Nine people died and a 13-year-old boy was missing Sunday after their group of family and friends was swept away while cooling off in a creek that suddenly turned treacherous when a rainstorm upstream unleashed floodwaters in Arizona's Tonto National Forest.
Gila County Sheriff's Detective David Hornung told The Associated Press that the group from the Phoenix and Flagstaff areas had met up for a daytrip along the popular Cold Springs swimming hole near Payson in central Arizona and were playing in the water Saturday afternoon when muddy flood waters came roaring down the canyon.
The group, ranging in age from 2 to 60, had set out chairs to lounge on a warm summer day when miles upstream an intense thunderstorm dumped heavy rainfall on the mountain.
Disa Alexander was hiking to the swimming area where Ellison Creek and East Verde River converge when the water suddenly surged. She was still about two miles away when she spotted a man holding a baby and clinging to a tree. His wife was nearby, also in a tree. Had they been swept downstream, they would have been sent over a 20-foot waterfall, Alexander said.
Alexander and others tried to reach them but couldn't. Rescuers arrived a short time later.
"We were kinda looking at the water; it was really brown," she said. "Literally 20 seconds later you just see like hundreds of gallons of water smacking down and debris and trees getting pulled in. It looked like a really big mudslide."
Video she posted to social media showed torrents of water surging through jagged canyons carved in Arizona's signature red rock.
"I could have just died!" Alexander exclaimed on the video, which shows the people in the tree and then rescuers arriving on the scene. A boy Alexander described as the couple's son was on the rocks above the water.

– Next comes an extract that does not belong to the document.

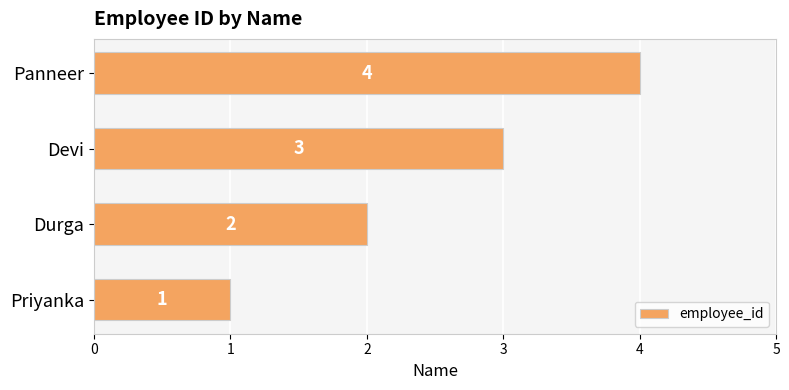

What is the greatest value displayed?

4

Search and rescue crews, including 40 people on foot and others in a helicopter, recovered the bodies of five children and four adults, some as far as two miles down the river. Authorities did not identify them. Four others were rescued Saturday and taken to Banner hospital in nearby Payson for treatment of hypothermia.
Rescuers got to the four victims quickly after the crew heard their cries while they were nearby helping an injured hiker.

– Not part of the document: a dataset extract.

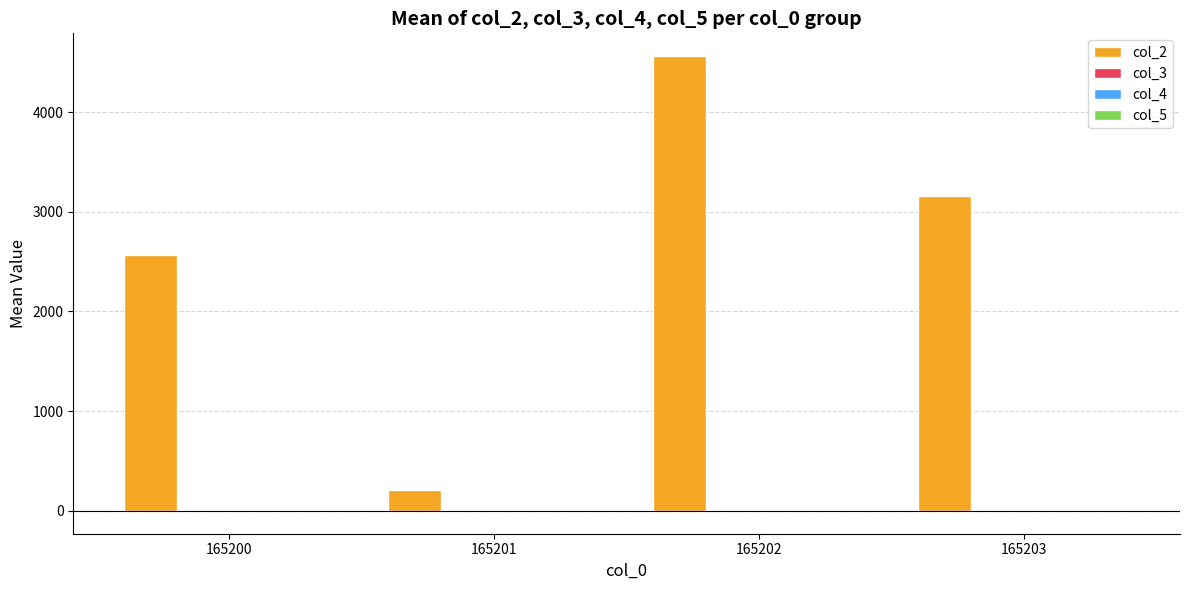

What is the greatest value displayed?

4561.3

Daniel Bustamante, 16, sat on a bench with his friend Daniel Rodriguez outside the local mortuary in Payson where victims were brought. He said he came from Phoenix after getting a Snapchat message from a friend.
The flash-flooding hit Saturday afternoon at Cold Springs canyon, about 100 miles northeast of Phoenix, a popular recreation area reached by relatively easy hiking paths. Some know it was as Ellison Creek or Water Wheel swimming holes.
Hornung said the treacherously swift waters gushed for about 10 minutes before receding in the narrow canyon. He estimated floodwaters reached six feet high and 40 feet wide.
The National Weather Service, which had issued a flash-flood warning, estimated up to 1.5 inches of rain fell over the area in an hour. The thunderstorm hit about 8 miles upstream along Ellison Creek, which quickly flooded the narrow canyon where the swimmers were.
"They had no warning. They heard a roar, and it was on top of them," Water Wheel Fire and Medical District Fire Chief Ron Sattelmaier said.
There were no notices or warnings at the trailhead, Alexander said.
There had been thunderstorms throughout the area, but it wasn't raining where the swimmers were at the time.
While Arizona is known for its dryness, it gets bursts of heavy rains during the summer monsoon season.
"I wish there was a way from keeping people from getting in there during monsoon season, " Sattelmaier said "It happens every year. We've just been lucky something like this hasn't been this tragic."
Hornung said there was no way to notify people of the flash-flood warning because cell service is limited and there are no officials stationed in the area. Visitors are reminded to be vigilant about the weather, he said.
Crowds looking to beat the Phoenix metro area's heat headed to the small creeks that flow out of the mountains forming swimming holes and a series of small waterfalls. Some barbecue along the water's edge, while others cliff jump into the deeper pools. Farther up the canyon narrows and becomes rockier, its walls steeper.
The flooding came after a severe thunderstorm pounded down on a nearby remote area that had been burned by a recent wildfire, Sattelmaier said. The "burn scar" was one of the reasons the weather service issued the flash-flood warning.
"If it's an intense burn, it creates a glaze on the surface that just repels water," said Darren McCollum, a meteorologist. "We had some concerns. We got a lot worse news."
Sudden flooding in canyons has been deadly before. In 2015, seven people were killed in Utah's Zion National Park when they were trapped during a flash flood while hiking in a popular canyon that was as narrow as a window in some spots and several hundred feet deep.
In 1997, 11 hikers were killed near Page, Arizona, after a wall of water from a rainstorm miles upstream tore through a narrow, twisting series of corkscrew-curved walls on Navajo land known as Lower Antelope Canyon.